■ Text under study ■
Primary headache patients will need special attention during the COVID-19 pandemic, particularly if social isolation measures have been imposed by health authorities.

Mental health management. Mental health can be severely impaired, leading to anxiety, panic or depression. Suicide rates increased in China during confinement 6. Primary headache patients may be more susceptible to mental health issues and/or may have more attacks under these conditions. Lifestyle measures should be reinforced, since food intake, mood and physical activity may be affected during the pandemic. Self help tools are often available on the internet.

Acute headache management. Primary headaches may be exacerbated during the pandemic. Headaches typically account for 1-3% of ER visits 7. In order to avoid delays in the ED, over taxing urgent care, hospitalization, acute treatment may need optimization. This may include addition of non-parenteral options such as subcutaneous injections ([i.e. sumatriptan or dihydroergotamine (DHE)] or nasal spray formulations (sumatriptan or zolmitiptan). Patients are suggested to increase acute treatment toolbox to better self-manage their headache attacks. This includes the use of prochlorperazine suppositories. Patients may be at risk of worsening of their headache in isolation, consider new preventive methods to mitigate the risk.

■ Supplied records ■

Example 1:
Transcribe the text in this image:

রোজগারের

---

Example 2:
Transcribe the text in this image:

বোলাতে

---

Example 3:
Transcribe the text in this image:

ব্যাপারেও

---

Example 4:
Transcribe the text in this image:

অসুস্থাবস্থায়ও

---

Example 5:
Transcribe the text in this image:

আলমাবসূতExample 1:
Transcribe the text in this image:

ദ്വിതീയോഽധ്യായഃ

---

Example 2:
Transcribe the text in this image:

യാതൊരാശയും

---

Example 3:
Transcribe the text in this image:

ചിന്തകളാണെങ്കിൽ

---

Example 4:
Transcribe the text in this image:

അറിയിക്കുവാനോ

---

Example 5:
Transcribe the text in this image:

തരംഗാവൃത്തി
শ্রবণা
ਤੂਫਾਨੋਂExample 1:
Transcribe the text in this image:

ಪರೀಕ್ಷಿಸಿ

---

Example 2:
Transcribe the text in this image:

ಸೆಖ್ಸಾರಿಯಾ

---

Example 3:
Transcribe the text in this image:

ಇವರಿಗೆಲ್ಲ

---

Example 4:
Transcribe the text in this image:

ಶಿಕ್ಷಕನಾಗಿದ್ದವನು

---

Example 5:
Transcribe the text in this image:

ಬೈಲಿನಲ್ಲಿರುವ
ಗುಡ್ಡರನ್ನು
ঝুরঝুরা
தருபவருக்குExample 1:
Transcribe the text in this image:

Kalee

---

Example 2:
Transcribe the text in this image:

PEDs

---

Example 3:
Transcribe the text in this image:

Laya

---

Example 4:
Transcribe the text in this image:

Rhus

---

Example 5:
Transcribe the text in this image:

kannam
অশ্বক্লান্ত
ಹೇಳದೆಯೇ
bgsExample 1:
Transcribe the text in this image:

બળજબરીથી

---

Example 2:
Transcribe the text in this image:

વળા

■ Your tasks ■
**1.** Answer these questions from the text on headache care during the COVID-19 pandemic:
(a) In which country did suicide rates increase during confinement?
(b) What share of ER visits do headaches typically account for?
(c) Which two drugs are named as subcutaneous injection options?
**2.** Resume the text on headache care during the COVID-19 pandemic after its final sentence.
The records are separate material and have no connection to the text on headache care during the COVID-19 pandemic.

■ Results of the tasks ■
**1.**
(a) China.
(b) 1-3%.
(c) Sumatriptan and dihydroergotamine (DHE).

**2.**
Avoiding corticosteroids. Cluster headache and other primary headaches are commonly treated with corticosteroids. If possible, this should be avoided, because immunosuppression is considered to be a risk factor for negative health outcomes among individuals infected with COVID-19.


Headache patients will need special management during the COVID-19 pandemic. New-onset acute headaches will still need medical care. Delays in treating other life-threatening conditions caused by diversion of resources to treat cases of the novel coronavirus may lead to additional morbidity burdens, or mortality. Primary headache patients may be at risk of worsening headache control due to the limited healthcare resources available and because of changes to lifestyle due to social-distancing confinement.